Material provided:
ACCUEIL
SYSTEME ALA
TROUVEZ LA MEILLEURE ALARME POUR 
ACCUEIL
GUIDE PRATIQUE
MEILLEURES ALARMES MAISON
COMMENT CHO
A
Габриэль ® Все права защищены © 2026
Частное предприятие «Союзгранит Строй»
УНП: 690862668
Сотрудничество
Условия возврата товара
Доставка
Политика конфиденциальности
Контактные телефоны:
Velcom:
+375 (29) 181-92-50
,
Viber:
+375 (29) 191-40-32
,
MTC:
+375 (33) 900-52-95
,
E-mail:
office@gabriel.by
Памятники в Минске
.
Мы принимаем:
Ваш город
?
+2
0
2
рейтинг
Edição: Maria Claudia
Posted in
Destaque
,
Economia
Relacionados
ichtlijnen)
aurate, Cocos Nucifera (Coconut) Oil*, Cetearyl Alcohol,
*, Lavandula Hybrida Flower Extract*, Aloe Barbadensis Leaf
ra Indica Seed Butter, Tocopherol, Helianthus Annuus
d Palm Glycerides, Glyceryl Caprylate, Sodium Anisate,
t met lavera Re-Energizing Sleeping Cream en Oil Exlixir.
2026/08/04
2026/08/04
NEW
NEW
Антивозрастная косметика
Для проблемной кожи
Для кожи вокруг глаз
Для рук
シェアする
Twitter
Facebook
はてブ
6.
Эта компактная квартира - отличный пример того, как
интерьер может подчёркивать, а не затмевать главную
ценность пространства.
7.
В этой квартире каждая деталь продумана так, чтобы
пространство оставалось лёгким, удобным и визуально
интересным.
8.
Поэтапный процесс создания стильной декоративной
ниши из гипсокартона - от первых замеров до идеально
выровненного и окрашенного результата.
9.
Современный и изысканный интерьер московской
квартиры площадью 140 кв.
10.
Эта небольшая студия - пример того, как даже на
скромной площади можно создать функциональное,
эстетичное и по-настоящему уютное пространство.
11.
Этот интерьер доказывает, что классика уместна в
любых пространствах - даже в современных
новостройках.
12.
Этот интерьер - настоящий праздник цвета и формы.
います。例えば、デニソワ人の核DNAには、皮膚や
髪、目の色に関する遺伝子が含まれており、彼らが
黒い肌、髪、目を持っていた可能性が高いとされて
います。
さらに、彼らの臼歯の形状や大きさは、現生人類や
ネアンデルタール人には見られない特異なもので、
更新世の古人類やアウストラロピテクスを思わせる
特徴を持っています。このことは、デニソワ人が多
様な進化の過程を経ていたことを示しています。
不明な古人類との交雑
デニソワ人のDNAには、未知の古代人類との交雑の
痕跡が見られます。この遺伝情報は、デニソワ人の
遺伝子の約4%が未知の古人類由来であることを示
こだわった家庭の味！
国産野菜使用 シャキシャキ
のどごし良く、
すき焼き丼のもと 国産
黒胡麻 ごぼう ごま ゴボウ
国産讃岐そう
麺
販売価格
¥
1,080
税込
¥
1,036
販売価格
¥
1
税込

Exercise objective: Look through the entries for lines containing the word "кожи" and return each one.

Solution to this exercise:
Для проблемной кожи
Для кожи вокруг глаз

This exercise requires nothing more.